- Born: Stuart Smith November 16, 1980 (age 45) Lakewood, California, U.S.
- Other names: Syko Stu
- Fighting out of: California, U.S.
- Years active: 2009–2025

= Syko Stu =

American wrestler (born 1980)

Stuart Smith (born November 16, 1980), better known as Syko Stu, is an American retired professional wrestler and military veteran best known for his stage presence and military service.

Smith joined KnokX Pro after a Honorable Discharge from the military in 2009. According to Smith, this was to help deal with the PTSD he suffered after serving.

==Raja Jackson incident==
In August 2025, Smith was involved in an incident with Raja Jackson, son of Quinton Jackson. Raja knocked Smith unconscious during an incident where Raja slammed Smith and proceeded to punch him a total of 22 (Note: Some sources claim it was 23 punches) times, 18 of which were to his head, at a KnokX Pro Wrestling event. Smith was sent to the hospital and was later reported to be in “stable but critical” condition, reportedly awake but missing teeth, and suffered broken bones in his face. Raja had been livestreaming to Kick at the time of the attack. KnokX Pro described it as "a planned and agreed upon wrestling spot, turned into a selfish, irresponsible act of violence". Quinton Jackson said he was "deeply concerned" and "very upset that any of this happened" and described it as a "work gone wrong".

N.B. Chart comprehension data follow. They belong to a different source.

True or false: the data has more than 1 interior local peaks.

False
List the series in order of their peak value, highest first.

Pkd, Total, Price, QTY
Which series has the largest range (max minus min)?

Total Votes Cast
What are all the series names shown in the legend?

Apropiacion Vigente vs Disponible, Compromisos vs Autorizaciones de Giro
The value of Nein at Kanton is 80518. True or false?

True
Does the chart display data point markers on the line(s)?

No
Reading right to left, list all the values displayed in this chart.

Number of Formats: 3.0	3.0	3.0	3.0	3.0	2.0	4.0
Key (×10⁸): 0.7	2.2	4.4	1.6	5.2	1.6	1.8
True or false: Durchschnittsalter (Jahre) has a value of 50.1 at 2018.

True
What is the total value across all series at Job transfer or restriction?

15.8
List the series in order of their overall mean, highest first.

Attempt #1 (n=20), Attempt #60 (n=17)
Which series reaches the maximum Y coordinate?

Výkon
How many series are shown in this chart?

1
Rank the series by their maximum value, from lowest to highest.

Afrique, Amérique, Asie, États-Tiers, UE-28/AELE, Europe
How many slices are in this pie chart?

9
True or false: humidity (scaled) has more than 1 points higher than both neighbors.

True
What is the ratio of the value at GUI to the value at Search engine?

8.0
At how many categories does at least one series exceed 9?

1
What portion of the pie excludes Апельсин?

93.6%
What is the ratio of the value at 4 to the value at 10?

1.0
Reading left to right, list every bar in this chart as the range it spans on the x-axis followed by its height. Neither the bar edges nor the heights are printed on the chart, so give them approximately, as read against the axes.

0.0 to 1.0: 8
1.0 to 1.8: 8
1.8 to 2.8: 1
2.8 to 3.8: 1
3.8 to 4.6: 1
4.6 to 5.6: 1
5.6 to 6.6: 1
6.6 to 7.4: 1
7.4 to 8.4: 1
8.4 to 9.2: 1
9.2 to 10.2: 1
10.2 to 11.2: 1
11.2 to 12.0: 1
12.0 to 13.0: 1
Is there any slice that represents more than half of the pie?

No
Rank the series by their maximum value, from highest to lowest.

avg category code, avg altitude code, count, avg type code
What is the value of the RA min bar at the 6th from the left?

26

After the incident, KnokX Pro removed mentions of WWE ID and WWE NIL from their branding, with Mike Johnson of Pro Wrestling Insider writing that it "would appear WWE has severed ties with the promotion and academy as part of the fallout of the Raja Jackson incident". On August 25, the KnokX Pro Academy was removed from the list of WWE ID-affiliated schools featured on the WWE Recruit site. In addition, Raja was banned from Kick.

On September 2, Smith was released from the hospital and returned to his home to recover.

In May 2026, Raja Jackson reached a plea deal with an "anticipated sentence" of 90 days in jail, two years of probation and paying more than $81,700 in restitution. Smith released a statement on May 10 that he has "no grudges" against Jackson.